2On January 29, 2009, the Tribunal sent the applicant a Notice of Intent to Dismiss. In that Notice, the Tribunal advised the applicant that the Application appeared to be outside of the Tribunal’s jurisdiction because of the delay in filing the Application. The Tribunal directed the applicant to provide his submissions to explain why, in all of the circumstances, the Application was within the Tribunal’s jurisdiction.
3The Tribunal also advised that the Application appeared to be outside the Tribunal’s jurisdiction pursuant to s. 53(8) of the Code because the subject-matter of the Application was the same or substantially the same as the subject-matter of a complaint that was filed with the Commission and did not otherwise fall within its jurisdiction pursuant to s. 53(3) or 53(5) of the Code. This was due to the fact the applicant had checked off a box on the Application form indicating that he filed a complaint with the Ontario Human Rights Commission (the “Commission”) with respect to the subject-matter of the Application. However, he did not provide a copy of the complaint to the Tribunal, nor did he provide a Commission file number, as requested. There is therefore an insufficient basis for the Tribunal to determine whether the applicant filed a complaint with the Commission with respect to the subject-matter of the Application.
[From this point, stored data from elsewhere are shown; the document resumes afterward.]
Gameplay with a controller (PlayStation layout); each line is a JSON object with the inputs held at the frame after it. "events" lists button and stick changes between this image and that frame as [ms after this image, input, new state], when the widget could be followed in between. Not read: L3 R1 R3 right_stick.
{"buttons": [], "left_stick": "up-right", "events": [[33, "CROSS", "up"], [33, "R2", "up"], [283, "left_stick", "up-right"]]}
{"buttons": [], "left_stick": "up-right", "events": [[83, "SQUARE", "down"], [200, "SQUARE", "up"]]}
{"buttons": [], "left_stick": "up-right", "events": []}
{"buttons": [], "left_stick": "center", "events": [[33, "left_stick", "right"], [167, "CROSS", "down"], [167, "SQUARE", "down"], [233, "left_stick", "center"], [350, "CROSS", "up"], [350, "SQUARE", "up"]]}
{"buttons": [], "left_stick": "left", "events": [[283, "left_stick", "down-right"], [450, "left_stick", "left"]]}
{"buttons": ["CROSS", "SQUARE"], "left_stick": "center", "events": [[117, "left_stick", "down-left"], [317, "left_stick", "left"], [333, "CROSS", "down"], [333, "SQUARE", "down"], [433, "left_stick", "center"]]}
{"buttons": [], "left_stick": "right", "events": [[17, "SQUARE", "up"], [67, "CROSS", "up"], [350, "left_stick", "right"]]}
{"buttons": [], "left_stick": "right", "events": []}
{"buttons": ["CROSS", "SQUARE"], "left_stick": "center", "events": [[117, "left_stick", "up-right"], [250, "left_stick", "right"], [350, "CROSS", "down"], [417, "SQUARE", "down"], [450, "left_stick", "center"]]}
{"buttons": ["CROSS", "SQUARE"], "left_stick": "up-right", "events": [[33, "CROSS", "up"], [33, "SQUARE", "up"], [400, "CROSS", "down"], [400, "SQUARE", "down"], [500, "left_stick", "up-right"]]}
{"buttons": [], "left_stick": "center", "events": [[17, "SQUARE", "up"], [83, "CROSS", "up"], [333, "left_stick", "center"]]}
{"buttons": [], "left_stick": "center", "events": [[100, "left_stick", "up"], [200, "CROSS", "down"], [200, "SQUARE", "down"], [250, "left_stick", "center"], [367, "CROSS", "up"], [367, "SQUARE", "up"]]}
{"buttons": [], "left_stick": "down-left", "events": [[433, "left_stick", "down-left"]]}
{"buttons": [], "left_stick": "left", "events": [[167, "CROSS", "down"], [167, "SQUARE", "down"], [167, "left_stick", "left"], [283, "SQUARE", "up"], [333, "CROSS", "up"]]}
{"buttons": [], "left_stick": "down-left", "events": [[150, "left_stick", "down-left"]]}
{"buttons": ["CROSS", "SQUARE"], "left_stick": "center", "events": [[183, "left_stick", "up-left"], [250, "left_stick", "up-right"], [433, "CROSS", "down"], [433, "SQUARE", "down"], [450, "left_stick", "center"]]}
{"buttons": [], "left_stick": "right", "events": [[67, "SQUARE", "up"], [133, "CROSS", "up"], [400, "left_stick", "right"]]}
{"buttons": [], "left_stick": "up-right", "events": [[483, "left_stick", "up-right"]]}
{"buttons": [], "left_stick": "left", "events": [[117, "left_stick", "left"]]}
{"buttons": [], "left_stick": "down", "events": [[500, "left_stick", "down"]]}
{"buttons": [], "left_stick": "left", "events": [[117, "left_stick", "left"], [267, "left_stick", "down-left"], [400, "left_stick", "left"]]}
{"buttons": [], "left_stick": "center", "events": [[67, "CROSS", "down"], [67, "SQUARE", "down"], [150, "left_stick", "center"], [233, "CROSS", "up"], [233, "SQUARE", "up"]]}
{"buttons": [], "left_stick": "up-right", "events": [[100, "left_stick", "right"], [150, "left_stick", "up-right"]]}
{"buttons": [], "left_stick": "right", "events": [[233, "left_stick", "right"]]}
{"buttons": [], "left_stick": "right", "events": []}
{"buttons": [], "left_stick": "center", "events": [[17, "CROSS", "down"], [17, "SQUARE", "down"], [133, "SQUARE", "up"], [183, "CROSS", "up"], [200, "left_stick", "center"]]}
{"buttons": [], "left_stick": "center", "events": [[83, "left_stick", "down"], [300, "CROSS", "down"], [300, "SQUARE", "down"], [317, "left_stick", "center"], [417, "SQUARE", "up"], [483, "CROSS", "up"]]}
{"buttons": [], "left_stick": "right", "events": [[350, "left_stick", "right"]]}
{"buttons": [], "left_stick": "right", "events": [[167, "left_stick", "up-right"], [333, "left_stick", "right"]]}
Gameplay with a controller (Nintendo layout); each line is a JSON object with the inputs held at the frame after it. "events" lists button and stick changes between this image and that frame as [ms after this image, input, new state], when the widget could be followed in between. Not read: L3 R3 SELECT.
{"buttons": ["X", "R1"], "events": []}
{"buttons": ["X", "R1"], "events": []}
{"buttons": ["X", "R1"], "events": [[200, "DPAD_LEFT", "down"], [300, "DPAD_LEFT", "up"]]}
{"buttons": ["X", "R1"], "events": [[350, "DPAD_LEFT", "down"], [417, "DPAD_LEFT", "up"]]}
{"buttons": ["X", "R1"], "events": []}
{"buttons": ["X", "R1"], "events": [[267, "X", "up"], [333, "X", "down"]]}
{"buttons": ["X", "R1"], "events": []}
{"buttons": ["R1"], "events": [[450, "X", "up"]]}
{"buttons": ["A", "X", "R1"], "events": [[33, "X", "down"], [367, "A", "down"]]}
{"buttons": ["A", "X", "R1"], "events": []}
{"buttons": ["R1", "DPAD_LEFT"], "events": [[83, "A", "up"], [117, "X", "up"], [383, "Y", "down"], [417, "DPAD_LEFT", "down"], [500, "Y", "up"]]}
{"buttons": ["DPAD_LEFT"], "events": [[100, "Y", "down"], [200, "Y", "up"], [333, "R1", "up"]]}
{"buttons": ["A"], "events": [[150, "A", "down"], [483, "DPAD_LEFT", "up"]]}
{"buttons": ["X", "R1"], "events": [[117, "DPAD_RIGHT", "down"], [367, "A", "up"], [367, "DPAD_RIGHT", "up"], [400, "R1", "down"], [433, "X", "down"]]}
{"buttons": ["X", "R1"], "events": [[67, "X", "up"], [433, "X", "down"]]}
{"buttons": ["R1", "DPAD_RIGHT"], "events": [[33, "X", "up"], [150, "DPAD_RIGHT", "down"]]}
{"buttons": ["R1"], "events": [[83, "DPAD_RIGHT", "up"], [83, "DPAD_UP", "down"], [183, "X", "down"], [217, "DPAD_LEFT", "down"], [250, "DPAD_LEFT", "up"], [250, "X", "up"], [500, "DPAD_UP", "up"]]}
4In any event, for the reasons that follow, and based on the information that the applicant has provided to the Tribunal, the Tribunal must dismiss the Application as the Tribunal does not have jurisdiction over the matters raised by the applicant because of the delay in filing the Application.
5The Tribunal’s power to hear and determine human rights applications is based on the Code. The Tribunal does not have a general power to inquire into claims which are not within its statutory jurisdiction under the Code.
6Section 34 of the Code provides that a person may file an application alleging that his or her rights under the Code have been infringed within one year of the incident (or last incident) to which the application relates. It also gives the Tribunal discretion to accept late applications in certain circumstances:
34 (1) If a person believes that any of his or her rights under Part I have been infringed, the person may apply to the Tribunal for an order under section 45.2,
(a) within one year after the incident to which the application relates; or
(b) if there was a series of incidents, within one year after the last incident in the series.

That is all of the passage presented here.